» **ФРАГМЕНТ ДОКУМЕНТА**:
Лишь таким способом можно понять, почему некоторые заключенные, далеко не закоренелые преступники, доходят до того, что не могут жить иначе как в тюрьме и чувствуют себя вне тюрьмы, как на чужбине; стремятся обратно в заключение подобно раненой дичи, кружащейся на одном месте».
«Считаю нелишним объяснить, что я не говорю о чудовищах, для которых преступления, несмотря на всю опасность, представляются в такой мере жизненной карьерой, в строгом смысле слова, что они считают их “работой”, я говорю не о тех, которые вследствие врожденного предрасположения или вследствие ранней испорченности и неимения иных средств к существованию, кроме грабежа, проституции и убийства, грабят и режут подобно тому, как другие люди пилят дрова, куют железо, ткут сукно, копают землю или марают бумагу; они подготовляют кражу и убийства с важностью и спокойствием купца, обдумывающего коммерческое предприятие».
«Для этого своеобразного населения тюрьма является каким-то печальным, неизбежным предопределением. Это – неудобство, связанное с профессией. Тюрьмы ждут, с мыслью о ней примиряются заранее подобно тому, как средневековый разбойник ждет и мирится с мыслью, что в какой-нибудь несчастный день он повиснет “высоко и коротко”; подобно тому, как рабочий или крестьянин ожидает, мирится с мыслью, что когда-нибудь да придется идти в солдаты; подобно рудокопу, ежеминутно готовому погибнуть от взрыва.
Но даже и тем, которых случай забросил в тюрьму, которых в несчастный день постигло затмение, и тем не удается впоследствии восстановить свою сбитую с прямого пути жизнь; слабые, бесхарактерные “неудачники”, вовсе не рожденные ни для преступлений, ни для тюрьмы, быстро вовлекаются в эту шестерню».
«Меня всегда поражал, – пишет Валлес, – почтенный вид старых каторжников».
В сущности, оставив в стороне парадоксальность формы, мысль, в ней выраженная, вполне верна.
«Почтенный вид» сказано, может быть, несколько сильно. Следовало бы сказать – «спокойный вид». И это неудивительно! Уверенность в куске хлеба, обеспеченная жизнь, никакой заботы о завтрашнем дне, никаких обязанностей, кроме спокойного послушания, подчинения установленному режиму; чувство, что ты не что иное, как животное, приводящее в движение машину, лишь бессознательное колесо механизма; разве это не идеал для массы тупых лентяев? Нирвана! Автоматизм! Да у индусов это рай. «А тюрьма – это нирвана, где, сверх того, еще кормят».
Кормят дурно, это правда; и обращаются несколько грубо и деспотически… Но сколько есть честных людей, для которых борьба за существование еще более сурова, и притом существование, по крайней мере, гораздо менее обеспечено.

» **ПРЕДОСТАВЛЕННЫЕ ЗАПИСИ**:
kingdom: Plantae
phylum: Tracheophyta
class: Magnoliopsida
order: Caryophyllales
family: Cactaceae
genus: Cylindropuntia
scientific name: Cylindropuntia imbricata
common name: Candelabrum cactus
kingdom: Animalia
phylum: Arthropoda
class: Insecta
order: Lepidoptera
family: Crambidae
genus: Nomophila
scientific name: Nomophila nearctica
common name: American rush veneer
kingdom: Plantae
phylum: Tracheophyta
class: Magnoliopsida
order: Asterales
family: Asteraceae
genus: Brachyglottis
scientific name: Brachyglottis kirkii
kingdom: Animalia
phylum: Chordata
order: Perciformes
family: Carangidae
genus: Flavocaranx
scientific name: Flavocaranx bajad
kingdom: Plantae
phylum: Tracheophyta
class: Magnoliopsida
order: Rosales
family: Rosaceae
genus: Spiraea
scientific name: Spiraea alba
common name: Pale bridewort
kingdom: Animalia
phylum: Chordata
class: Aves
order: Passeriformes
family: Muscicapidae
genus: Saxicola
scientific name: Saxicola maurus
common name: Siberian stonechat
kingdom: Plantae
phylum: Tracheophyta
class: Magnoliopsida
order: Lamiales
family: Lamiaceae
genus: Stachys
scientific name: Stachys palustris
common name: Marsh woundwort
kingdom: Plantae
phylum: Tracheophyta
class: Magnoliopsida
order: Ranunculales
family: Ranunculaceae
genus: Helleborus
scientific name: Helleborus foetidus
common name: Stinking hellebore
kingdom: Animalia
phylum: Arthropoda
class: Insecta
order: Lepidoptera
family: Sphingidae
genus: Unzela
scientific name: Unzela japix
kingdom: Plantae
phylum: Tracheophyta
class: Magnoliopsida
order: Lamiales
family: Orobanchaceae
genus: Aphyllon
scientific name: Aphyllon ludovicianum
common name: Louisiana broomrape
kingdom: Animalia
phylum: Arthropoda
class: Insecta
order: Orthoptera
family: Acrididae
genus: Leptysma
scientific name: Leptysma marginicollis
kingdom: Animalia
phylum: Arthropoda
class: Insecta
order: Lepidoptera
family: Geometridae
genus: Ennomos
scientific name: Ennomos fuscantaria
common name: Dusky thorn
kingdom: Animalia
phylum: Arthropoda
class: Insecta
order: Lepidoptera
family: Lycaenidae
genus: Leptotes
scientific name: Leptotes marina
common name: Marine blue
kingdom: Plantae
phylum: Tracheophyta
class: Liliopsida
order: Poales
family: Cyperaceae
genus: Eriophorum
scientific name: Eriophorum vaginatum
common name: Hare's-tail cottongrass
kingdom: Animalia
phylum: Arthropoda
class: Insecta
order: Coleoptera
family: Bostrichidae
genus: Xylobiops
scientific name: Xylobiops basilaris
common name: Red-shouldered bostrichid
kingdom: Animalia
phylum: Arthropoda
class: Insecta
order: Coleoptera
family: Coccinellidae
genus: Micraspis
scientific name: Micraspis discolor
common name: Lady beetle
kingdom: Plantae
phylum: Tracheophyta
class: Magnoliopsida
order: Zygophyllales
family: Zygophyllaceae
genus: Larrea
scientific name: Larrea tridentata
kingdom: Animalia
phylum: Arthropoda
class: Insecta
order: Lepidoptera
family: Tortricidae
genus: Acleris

» **ЗАДАНИЯ**:
**a)** Воспроизведите без изменений строки списка, начиная со строки с «common name: Hare's-tail cottongrass» и до конца списка включительно.
**b)** Продолжите текст о тюрьме и её обитателях, начав сразу после его последнего предложения.

» **ОТВЕТЫ ПО ЗАДАНИЯМ**:
**a)**
common name: Hare's-tail cottongrass
kingdom: Animalia
phylum: Arthropoda
class: Insecta
order: Coleoptera
family: Bostrichidae
genus: Xylobiops
scientific name: Xylobiops basilaris
common name: Red-shouldered bostrichid
kingdom: Animalia
phylum: Arthropoda
class: Insecta
order: Coleoptera
family: Coccinellidae
genus: Micraspis
scientific name: Micraspis discolor
common name: Lady beetle
kingdom: Plantae
phylum: Tracheophyta
class: Magnoliopsida
order: Zygophyllales
family: Zygophyllaceae
genus: Larrea
scientific name: Larrea tridentata
kingdom: Animalia
phylum: Arthropoda
class: Insecta
order: Lepidoptera
family: Tortricidae
genus: Acleris

**b)**
«Стоит лишь побороть первоначальное отвращение, а там мало-помалу тюремное заключение становится целью жизни».
Мне известен один из самых характерных фактов, который я сам видел и слышал.
В 1883 году отбывал в центральной Клервосской тюрьме наказание некто Т., эльзасец, отставной армейский офицер. Он исполнял в тюрьме должность главного счетчика.
В первый раз он попал в тюрьму за пьянство; сидел в тюрьме четыре или пять раз.
В конце 1883 года истекал срок его пятилетнего заключения, к великому его огорчению. Подумайте, в Клерво он пользовался действительно завидным положением: больничная порция, относительная свобода, возможность блуждать по целым дням по всему заведению (которое занимает в окружности около 4 километров), всеобщее уважение со стороны заключенных и со стороны хозяйственного комитета, который не мог обойтись без услуг человека, по привычке знавшего лучше всякого другого весь служебный механизм.
Тогда Т. чистосердечно пишет директору тюрьмы письмо следующего содержания:
«Милостивый государь! Вы меня знаете: знаете, кто я, чего я стою и насколько могу быть Вам полезным. Меня скоро выбросят на свободу: я не буду знать, что делать. Не успею я проесть свой заработок, в последний раз кутнуть, как я снова дам себя арестовать. Будьте любезны, прошу Вас, как только меня снова присудят к тюремному заключению на несколько лет, вытребуйте меня к себе, в Клерво; я Вас извещу о времени и месте; а в ожидании этого, сохраните за мной место. Ни Вам, ни мне не придется каяться в такой комбинации».
Отсюда парадоксальный вывод, что тюрьма, против ожидания, устрашает и пугает лишь тех, которые вовсе в этом не нуждаются и которым не предстоит вовсе туда отправиться.
«Я даже думаю, – прибавляет автор, – что тюрьма – это своего рода теплица для ядовитых растений и что тут-то, главным образом, и собираются и упражняются рекруты армии преступников».
Сколько несчастных, согрешивших всего раз, в минуту самозабвения, умопомрачения, погибли безвозвратно, переступив через порог лишь первого круга этого ада!
Так было почти со всеми, которых я могу припомнить, оглядываясь на прошедшие передо мной случаи; вместо исправления тюрьма портила их до мозга костей; испорченность их росла, казалось, с наказанием. Запятнанная совесть, понятие о добре и зле становились все смутнее и готовы были вовсе исчезнуть из памяти. С этой минуты они погибли вполне. Их поймают вновь не с рукой, опущенной в чужой карман, а обагренных кровью. Тогда их задавят, как отвратительных клопов, между двумя листами уголовного уложения, которого прочитать, впрочем, им не давали.
В настоящих тюрьмах все приспособлено к тому, чтобы уничтожить личность, лишить ее мысли, обессилить ее волю. Однообразие тюремных порядков, направленных к тому, чтобы всех перелить в одинаковые формы, рассчитанная строгость и монашеская правильность жизни, где нет места случайности; запрещение всяких сношений с внешним миром, за исключением коротеньких банальных писем раз в месяц, – все это, повторяю, вместе с убийственными, скотоподобными прогулками гуськом, точно краснокожие индейцы, все это направлено к тому, чтобы сделать из заключенных машину, бессознательных автоматов.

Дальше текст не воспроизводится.